**MATERIAL PROVIDED**
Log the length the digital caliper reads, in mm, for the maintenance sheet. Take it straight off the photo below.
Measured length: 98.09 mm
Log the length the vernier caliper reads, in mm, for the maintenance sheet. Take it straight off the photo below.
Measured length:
---
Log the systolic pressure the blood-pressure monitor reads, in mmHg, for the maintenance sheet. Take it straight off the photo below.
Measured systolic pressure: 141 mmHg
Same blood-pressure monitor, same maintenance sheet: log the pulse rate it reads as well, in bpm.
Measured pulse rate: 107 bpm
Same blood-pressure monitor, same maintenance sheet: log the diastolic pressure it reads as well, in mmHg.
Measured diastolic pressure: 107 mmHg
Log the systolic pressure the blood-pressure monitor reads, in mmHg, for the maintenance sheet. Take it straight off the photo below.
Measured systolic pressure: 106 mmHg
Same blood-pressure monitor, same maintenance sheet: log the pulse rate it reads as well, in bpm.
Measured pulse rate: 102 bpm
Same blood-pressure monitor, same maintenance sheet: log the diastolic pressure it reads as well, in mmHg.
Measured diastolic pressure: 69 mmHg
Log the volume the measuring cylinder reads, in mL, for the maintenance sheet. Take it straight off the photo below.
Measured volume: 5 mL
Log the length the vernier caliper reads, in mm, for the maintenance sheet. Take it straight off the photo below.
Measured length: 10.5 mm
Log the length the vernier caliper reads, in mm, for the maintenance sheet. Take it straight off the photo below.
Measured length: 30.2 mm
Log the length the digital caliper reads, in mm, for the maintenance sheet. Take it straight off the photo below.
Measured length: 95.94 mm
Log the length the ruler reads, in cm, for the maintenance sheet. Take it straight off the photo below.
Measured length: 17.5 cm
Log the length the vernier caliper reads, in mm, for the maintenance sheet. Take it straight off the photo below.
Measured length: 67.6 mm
* * *
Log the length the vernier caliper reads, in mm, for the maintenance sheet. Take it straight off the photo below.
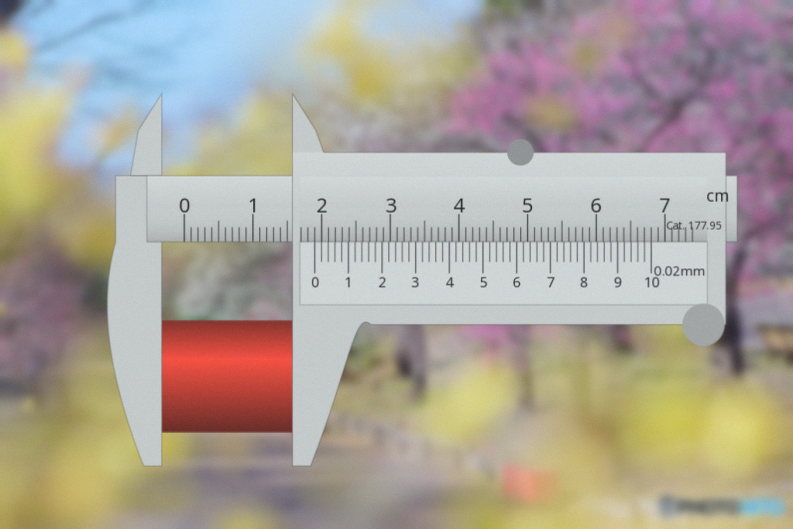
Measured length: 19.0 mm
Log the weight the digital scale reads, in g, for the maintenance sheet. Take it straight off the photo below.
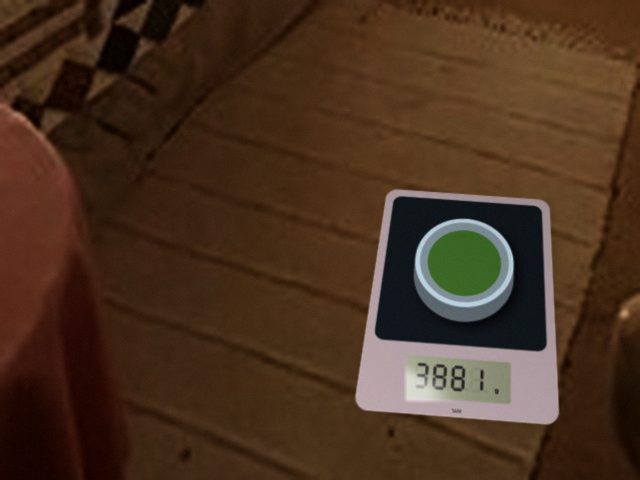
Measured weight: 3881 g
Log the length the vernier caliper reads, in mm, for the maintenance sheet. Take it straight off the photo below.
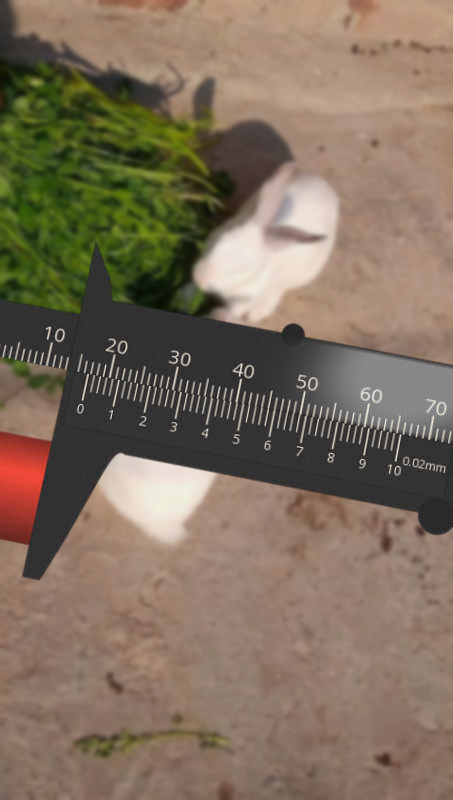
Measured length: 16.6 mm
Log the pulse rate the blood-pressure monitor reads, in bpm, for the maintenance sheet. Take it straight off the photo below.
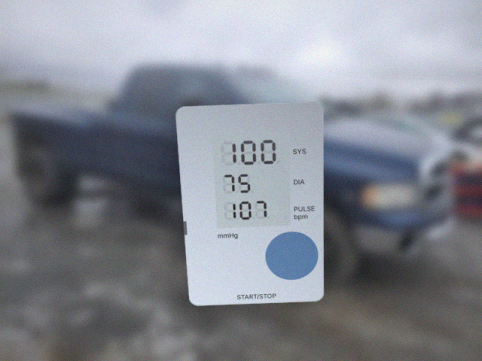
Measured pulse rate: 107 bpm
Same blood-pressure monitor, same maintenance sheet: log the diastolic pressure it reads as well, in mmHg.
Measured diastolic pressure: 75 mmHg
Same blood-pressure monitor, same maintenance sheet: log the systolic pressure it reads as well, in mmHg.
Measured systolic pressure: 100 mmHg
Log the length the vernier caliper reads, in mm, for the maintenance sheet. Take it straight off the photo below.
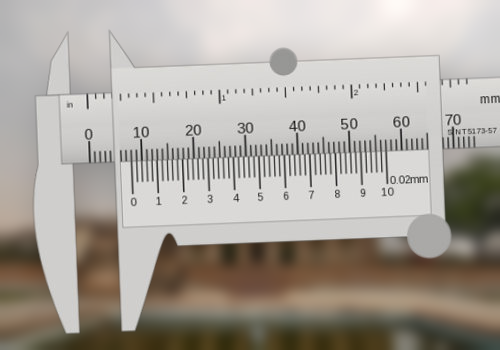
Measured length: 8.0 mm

**WHAT IS EXPECTED**
Count the lines in the records that contain the word "systolic" and give only that number.

**EXERCISE OUTPUT**
6